The design supports the purpose of a space, and nowhere is that more important than in the bedroom. Sleep should be easy. But, with access to information 24/7, streaming videos, and a blurred line between work and personal time, the average adult is struggling to get a full seven hours of sleep. However, architects, builders, and interior designers can incorporate sleep-friendly features into the bedroom to support and encourage relaxation and sleep.
Seamless Connection to the Outdoors
Nature has been working its way into designs over the last few years, and with each year the ways in which nature is welcomed grows ever more integrated and sophisticated. Natural influences and elements have a powerful impact in the bedroom. It can reset the brain’s ability to focus and calm the part of the brain where depressive thoughts begin, both of which can reduce stress and result in better sleep.
Mobile walls made of glass that open to a backyard balcony or patio can make it feel like you’re sleeping outside. Even when the wall is closed, the outdoors become a welcoming neighbor rather than a barrier.
Homes with a clear delineation between the indoors and out can have that seamless feel using materials or colors that extend from the bedroom into the outdoor space. Whether it’s stone, wood beams, tile, or an exterior color scheme, the seamless transition creates the illusion of one space built for sleep and relaxation.
Ceilings that Reach High
Ceilings are gaining clout as a design feature, and that can be used for a sleep advantage. A tall ceiling creates a feeling of space even in the small bedrooms that may come with shrinking urban home designs. Details like skylights or windows at the roofline not only draw the eye skyward but disperse natural light throughout the room. As long as that light isn’t directed toward the bed, that can build an airy serenity that’s almost spa-like in its effect. High ceilings are another way to create that seamless flow to the outdoors, but instead of it being earthbound, it’s connecting the homebuyer with the heavens.
Declutter Through Design and Storage Space
Clutter does more than make it hard to find stuff. For some people, it can make it hard to get to or sleep in the bed. Mentally, clutter creates a dissounance that doesn’t allow the mind or body to relax. Today’s designs lean toward minimalism, which doesn’t leave much space for storage despite the fact that possessions breed and grow on their own. However, here’s another area where design can help.
- Built-in closet organizers add value and incredible storage space.
- En-suites that include a closet in the bathroom prevent closet clutter from spreading into the sleeping space.
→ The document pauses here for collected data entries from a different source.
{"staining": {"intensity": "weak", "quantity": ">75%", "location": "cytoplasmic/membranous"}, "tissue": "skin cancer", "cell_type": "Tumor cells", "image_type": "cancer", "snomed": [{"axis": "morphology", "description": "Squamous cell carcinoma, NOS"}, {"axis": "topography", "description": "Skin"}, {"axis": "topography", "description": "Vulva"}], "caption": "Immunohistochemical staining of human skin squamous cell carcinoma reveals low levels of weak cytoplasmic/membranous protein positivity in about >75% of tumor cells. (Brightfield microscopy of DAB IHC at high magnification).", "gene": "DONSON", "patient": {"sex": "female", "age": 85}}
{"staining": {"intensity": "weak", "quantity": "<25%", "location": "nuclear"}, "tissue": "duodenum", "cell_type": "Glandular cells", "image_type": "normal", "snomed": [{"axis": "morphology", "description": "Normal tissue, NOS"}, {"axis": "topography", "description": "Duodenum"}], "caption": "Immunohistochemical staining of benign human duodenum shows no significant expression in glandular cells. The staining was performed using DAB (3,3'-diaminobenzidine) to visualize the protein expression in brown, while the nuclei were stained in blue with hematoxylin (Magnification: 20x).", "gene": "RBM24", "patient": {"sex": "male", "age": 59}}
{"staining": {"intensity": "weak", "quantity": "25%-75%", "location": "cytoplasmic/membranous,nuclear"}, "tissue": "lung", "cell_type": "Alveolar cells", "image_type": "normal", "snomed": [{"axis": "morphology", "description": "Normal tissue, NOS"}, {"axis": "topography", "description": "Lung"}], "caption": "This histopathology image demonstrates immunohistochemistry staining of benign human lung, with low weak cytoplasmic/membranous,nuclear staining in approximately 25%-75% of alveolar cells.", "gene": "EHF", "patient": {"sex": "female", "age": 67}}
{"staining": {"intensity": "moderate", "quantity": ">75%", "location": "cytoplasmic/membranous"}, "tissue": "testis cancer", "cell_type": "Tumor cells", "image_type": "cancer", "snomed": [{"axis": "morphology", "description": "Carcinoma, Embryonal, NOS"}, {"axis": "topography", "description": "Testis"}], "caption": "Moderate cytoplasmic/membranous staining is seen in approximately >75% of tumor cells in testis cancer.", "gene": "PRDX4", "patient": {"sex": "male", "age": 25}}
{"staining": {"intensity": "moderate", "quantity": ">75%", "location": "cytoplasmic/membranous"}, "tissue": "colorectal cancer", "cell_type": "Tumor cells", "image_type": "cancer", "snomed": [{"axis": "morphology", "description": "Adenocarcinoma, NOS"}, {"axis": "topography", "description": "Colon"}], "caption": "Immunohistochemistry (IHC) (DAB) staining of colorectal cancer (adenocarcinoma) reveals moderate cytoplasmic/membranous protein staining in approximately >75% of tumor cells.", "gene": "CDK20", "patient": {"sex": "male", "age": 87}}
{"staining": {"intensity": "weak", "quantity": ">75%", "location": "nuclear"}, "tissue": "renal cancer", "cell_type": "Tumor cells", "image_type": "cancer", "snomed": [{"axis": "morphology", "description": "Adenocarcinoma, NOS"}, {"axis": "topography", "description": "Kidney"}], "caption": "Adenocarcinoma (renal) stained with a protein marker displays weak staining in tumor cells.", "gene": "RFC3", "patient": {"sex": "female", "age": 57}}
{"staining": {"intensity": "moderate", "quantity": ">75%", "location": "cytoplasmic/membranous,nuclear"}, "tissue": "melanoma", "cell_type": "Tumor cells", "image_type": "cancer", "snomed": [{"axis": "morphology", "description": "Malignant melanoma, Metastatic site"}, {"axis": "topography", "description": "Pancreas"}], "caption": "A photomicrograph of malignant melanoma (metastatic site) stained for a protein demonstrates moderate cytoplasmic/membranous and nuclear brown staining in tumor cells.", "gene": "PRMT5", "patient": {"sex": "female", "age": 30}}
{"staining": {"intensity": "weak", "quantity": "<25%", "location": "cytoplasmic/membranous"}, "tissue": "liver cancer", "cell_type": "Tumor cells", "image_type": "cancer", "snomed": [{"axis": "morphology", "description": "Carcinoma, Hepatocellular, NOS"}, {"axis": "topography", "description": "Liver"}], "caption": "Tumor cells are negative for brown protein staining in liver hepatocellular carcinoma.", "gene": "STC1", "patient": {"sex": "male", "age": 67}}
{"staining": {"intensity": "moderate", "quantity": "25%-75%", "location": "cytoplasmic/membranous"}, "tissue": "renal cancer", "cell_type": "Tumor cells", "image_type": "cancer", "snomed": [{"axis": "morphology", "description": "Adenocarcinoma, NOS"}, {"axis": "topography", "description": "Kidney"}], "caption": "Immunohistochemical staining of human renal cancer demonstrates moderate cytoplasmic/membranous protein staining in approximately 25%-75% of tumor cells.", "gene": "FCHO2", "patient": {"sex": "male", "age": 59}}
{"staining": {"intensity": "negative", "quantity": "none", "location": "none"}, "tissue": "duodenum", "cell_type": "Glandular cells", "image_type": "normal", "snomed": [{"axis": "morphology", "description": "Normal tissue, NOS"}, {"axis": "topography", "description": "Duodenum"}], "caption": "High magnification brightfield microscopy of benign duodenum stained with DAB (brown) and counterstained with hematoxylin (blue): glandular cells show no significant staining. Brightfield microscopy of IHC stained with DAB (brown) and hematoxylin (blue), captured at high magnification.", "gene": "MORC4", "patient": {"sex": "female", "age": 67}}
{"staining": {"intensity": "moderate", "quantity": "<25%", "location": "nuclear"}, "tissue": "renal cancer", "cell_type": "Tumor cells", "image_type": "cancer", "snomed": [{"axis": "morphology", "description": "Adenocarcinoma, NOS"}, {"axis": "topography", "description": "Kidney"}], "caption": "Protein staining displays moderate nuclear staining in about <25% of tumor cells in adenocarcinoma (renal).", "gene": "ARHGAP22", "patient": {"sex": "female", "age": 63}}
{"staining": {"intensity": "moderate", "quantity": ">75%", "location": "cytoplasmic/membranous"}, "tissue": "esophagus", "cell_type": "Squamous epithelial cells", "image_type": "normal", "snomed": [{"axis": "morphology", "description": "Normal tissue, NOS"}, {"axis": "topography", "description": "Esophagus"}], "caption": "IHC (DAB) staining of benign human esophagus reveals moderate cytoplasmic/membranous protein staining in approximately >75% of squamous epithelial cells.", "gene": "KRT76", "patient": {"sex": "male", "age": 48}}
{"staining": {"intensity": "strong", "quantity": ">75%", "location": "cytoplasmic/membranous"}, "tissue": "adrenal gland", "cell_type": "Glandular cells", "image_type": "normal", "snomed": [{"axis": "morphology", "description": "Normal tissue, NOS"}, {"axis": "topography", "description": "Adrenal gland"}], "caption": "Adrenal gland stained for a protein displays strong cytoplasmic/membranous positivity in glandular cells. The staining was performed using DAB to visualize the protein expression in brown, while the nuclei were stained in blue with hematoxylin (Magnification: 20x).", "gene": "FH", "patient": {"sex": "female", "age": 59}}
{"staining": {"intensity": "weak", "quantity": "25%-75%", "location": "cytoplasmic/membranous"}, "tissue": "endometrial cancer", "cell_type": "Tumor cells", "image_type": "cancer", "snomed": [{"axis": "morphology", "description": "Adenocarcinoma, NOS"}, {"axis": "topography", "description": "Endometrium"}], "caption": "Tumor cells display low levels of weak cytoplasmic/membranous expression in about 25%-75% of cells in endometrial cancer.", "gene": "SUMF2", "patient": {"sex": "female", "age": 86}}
- Don’t forget about under bed storage. Minimalist designs may call for a bed that’s close to the ground but raise it a few inches, and you’ve got extra storage that’s out of sight. Top it with a comfortable mattress and homeowners can have a mind (and bedroom) free from a distracting mess.
Plan for Imperfection
Perfection isn’t always the ideal. Designs that use organic imperfections bring a natural touch that goes beyond anything decor could do. Cement walls that mimic natural stone or wood beams that are left open with exposed imperfections have a naturally calming presence. A sense of nature in a highly planned process has architectural magic of its own.
A restful bedroom doesn’t need to be boring or traditional. The modern buyer is ready for design trends that feel progressive but don’t compromise the most basic of needs like sleep. Subtle and not so subtle connections to nature and designs that plan for the lifestyle of a high-tech world will give homeowners space for growth and sleep.